§ **ZITIERTER TEXTAUSZUG**:
Irgendwann merkt man: Er will sie gar nicht geben. Vielleicht weil jede Erklärung schon zu nah an der Rechtfertigung ist. Fast alle Herbst-Literaten möchten vor allem eins: recht behalten. Dieser Autor möchte unrecht behalten. Aber Hinweise gibt es. Da ist die gescheiterte Republikflucht eines Mitschülers. Schütt verlor als vermeintlicher Mitwisser sein schon bestätigtes Volontariat bei einer Tageszeitung. Der stellvertretende Chefredakteur: "Wir werden dafür sorgen, dass Sie nie Journalismus betreiben, denn was Sie getan haben, gleicht dem Schuss eines Offiziers in die eigenen Reihen." Also Gummiwerker. Gummi dehnt sich, aber die Welt eines metaphysisch berührbaren Gummiwerkers schrumpft. Was macht man da? Dem fatalen Beinahechefredakteur das Gegenteil beweisen? Es folgte der Sturz in eine ebenso fatale Festkörpermetaphysik, die zuerst alle Berührbarkeiten tilgt? Die besten DDR-Bücher handeln von viel mehr als der DDR.

§ **AUFGABE 1**: Was verlor Schütt laut dem Textauszug über seine DDR-Biografie als vermeintlicher Mitwisser?
§ **AUFGABE 2**: Führe den Textauszug über Schütts DDR-Biografie im Anschluss an seinen letzten Satz fort.
Das Material hat hierfür keine Bedeutung.

§ **GESPEICHERTE DATEN**:
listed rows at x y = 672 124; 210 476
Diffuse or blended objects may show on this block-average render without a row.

§ **SCHRIFTLICHE ANTWORT 1**: Sein schon bestätigtes Volontariat bei einer Tageszeitung.

§ **SCHRIFTLICHE ANTWORT 2**:
Bücher, vor der Buchmesse darf man das ruhig sagen, sind für Menschen mit einem nicht ganz simplen Selbstverhältnis als Weltverhältnis. In den lesenswerten geht es fast nie um Recht und Unrecht, sondern um das, was Menschen mit Menschen teilen können: Erfahrungen.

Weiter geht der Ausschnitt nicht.